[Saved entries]
+---+

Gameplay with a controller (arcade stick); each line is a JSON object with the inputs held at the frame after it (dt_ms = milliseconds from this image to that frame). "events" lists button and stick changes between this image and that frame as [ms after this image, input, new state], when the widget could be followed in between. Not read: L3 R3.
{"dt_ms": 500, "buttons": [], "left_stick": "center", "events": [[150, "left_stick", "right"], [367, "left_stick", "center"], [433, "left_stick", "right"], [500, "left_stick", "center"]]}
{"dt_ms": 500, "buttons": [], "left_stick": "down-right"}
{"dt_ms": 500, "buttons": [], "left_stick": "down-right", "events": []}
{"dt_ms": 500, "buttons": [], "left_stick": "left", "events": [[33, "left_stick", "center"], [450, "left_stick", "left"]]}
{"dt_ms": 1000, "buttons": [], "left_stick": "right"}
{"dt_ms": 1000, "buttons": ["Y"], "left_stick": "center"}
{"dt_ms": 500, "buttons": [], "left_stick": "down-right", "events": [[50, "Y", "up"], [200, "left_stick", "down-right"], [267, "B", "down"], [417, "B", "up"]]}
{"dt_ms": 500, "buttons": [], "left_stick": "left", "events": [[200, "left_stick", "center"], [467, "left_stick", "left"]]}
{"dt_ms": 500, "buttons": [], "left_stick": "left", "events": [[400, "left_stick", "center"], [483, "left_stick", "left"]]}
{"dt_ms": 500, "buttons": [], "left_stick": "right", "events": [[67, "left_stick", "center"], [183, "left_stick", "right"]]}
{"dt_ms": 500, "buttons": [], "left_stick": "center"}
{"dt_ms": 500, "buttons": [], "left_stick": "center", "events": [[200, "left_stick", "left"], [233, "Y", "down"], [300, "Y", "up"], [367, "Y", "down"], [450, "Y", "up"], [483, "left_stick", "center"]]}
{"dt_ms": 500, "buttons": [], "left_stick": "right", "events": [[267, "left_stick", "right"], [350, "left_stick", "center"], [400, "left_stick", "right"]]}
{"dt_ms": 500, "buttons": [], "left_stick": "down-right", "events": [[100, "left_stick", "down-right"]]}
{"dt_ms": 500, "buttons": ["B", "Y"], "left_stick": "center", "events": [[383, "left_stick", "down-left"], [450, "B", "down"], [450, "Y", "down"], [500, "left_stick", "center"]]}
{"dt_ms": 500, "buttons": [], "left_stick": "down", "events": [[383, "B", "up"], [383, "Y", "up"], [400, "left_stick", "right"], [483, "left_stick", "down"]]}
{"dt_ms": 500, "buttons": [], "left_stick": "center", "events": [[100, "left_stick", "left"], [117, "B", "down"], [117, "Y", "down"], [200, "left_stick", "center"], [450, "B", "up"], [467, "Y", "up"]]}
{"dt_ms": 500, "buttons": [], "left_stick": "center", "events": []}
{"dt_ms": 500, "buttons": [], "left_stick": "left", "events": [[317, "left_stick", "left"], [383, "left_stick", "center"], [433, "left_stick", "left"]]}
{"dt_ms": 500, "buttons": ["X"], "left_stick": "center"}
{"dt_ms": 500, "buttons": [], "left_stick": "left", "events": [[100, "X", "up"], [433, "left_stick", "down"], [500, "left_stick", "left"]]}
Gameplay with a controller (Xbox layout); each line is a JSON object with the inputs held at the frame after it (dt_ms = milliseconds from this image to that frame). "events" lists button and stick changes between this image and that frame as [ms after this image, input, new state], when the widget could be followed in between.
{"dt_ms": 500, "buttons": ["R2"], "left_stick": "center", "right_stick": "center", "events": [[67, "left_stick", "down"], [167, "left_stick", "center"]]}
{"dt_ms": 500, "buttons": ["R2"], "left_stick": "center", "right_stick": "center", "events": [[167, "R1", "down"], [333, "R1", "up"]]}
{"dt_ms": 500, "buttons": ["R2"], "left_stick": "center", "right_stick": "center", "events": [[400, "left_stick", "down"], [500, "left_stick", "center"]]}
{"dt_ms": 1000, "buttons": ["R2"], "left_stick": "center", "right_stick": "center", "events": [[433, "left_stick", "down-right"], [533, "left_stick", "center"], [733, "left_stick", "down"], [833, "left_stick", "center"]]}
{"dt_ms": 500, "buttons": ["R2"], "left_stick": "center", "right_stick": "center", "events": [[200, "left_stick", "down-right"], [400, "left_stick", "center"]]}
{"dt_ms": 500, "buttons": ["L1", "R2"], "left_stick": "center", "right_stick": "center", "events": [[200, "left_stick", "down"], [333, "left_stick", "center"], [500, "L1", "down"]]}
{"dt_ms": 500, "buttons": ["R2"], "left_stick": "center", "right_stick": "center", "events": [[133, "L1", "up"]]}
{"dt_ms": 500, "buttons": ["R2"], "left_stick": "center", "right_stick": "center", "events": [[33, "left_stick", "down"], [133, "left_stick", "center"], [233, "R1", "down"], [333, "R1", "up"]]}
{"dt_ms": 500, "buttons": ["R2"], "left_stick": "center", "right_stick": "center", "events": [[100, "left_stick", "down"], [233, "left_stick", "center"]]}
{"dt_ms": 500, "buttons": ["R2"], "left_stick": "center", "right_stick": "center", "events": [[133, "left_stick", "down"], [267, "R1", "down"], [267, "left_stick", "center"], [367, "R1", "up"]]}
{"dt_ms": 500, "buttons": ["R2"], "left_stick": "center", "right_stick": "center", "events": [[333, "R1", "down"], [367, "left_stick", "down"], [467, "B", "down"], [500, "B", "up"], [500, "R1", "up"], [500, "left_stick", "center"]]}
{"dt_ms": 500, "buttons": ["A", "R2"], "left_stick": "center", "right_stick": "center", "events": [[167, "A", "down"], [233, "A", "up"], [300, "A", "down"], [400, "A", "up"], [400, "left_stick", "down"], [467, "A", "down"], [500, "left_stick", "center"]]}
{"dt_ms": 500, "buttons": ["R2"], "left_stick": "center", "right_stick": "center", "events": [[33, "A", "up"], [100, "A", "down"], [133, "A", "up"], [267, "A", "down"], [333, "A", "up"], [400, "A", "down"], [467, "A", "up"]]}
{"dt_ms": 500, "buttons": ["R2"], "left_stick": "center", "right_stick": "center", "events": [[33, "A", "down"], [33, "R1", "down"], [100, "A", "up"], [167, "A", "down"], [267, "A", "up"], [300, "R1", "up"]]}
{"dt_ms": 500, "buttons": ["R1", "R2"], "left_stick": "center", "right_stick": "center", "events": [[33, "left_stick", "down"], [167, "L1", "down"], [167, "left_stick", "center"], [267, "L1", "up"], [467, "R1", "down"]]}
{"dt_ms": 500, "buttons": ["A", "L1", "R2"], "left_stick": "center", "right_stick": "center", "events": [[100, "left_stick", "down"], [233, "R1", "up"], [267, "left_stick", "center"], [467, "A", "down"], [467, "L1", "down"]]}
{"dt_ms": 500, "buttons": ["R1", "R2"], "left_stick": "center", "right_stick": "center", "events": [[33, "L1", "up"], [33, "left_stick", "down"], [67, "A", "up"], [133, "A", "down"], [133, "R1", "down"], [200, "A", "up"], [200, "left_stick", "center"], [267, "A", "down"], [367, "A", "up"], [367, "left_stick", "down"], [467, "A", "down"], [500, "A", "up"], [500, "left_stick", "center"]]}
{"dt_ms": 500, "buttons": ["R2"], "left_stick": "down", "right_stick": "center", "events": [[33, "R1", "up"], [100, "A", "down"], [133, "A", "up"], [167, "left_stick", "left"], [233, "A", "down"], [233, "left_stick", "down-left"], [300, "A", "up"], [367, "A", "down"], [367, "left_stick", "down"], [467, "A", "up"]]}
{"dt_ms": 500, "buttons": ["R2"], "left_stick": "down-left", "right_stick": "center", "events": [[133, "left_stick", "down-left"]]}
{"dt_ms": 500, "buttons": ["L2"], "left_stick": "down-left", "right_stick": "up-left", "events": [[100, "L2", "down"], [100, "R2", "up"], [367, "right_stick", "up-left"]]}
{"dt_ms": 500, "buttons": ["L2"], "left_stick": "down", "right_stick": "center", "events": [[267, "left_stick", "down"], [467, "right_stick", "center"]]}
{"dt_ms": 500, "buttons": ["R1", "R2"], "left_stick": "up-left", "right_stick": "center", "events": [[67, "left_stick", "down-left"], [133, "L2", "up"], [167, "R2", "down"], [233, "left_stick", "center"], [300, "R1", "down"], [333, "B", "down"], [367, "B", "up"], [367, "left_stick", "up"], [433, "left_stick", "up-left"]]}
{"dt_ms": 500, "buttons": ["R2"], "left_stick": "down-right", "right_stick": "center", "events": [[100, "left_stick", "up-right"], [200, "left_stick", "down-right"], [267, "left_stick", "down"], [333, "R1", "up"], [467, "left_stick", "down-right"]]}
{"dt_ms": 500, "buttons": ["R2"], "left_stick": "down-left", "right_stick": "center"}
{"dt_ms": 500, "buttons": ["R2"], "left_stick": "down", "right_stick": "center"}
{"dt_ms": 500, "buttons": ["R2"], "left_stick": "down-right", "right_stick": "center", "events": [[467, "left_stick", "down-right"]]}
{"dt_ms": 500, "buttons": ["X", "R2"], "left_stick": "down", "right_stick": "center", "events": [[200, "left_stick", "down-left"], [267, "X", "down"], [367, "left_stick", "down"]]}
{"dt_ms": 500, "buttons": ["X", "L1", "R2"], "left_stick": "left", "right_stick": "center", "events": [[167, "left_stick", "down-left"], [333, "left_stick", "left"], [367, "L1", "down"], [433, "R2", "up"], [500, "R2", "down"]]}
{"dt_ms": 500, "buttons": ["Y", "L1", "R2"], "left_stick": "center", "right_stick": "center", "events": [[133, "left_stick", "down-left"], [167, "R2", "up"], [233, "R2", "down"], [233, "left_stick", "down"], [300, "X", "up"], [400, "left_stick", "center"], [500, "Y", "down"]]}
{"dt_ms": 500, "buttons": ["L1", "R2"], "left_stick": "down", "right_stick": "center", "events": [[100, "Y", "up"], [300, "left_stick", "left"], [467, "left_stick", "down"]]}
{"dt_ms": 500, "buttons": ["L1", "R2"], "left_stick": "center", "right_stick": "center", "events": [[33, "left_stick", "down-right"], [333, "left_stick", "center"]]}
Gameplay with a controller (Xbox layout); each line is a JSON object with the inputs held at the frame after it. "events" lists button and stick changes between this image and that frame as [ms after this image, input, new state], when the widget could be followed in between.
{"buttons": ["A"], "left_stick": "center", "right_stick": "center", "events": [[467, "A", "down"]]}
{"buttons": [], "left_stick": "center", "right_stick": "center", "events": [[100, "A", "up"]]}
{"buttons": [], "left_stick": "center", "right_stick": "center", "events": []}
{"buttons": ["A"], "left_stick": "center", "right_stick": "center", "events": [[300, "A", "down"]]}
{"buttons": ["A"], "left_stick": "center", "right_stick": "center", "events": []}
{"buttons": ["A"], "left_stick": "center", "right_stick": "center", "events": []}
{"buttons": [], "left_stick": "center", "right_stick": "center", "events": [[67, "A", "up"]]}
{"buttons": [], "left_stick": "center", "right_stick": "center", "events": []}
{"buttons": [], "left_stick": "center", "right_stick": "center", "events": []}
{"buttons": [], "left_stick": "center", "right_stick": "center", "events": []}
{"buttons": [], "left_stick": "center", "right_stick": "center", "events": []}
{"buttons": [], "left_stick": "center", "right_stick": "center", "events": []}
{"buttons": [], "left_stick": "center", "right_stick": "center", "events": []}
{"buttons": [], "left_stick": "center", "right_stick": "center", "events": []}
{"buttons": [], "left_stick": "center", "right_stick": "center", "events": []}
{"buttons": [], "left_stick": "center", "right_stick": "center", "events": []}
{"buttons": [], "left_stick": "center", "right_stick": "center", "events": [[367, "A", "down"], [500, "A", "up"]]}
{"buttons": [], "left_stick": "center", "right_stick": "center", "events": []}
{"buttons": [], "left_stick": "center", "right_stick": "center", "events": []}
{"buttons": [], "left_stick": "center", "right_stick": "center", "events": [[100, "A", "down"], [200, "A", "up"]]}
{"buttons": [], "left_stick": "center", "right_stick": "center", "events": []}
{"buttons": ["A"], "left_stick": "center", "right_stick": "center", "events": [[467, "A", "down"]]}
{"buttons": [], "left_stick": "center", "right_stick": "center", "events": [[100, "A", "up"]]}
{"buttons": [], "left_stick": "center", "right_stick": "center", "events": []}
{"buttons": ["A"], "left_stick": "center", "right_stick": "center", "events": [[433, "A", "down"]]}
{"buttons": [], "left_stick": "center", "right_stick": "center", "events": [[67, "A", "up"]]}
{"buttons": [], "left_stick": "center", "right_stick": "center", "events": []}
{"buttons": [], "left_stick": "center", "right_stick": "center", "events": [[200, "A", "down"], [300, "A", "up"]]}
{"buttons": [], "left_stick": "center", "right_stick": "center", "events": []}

+---+

## Work item
Among the lines of the records, copy out each one that contains the word "layout".

## Answer area
Gameplay with a controller (Xbox layout); each line is a JSON object with the inputs held at the frame after it (dt_ms = milliseconds from this image to that frame). "events" lists button and stick changes between this image and that frame as [ms after this image, input, new state], when the widget could be followed in between.
Gameplay with a controller (Xbox layout); each line is a JSON object with the inputs held at the frame after it. "events" lists button and stick changes between this image and that frame as [ms after this image, input, new state], when the widget could be followed in between.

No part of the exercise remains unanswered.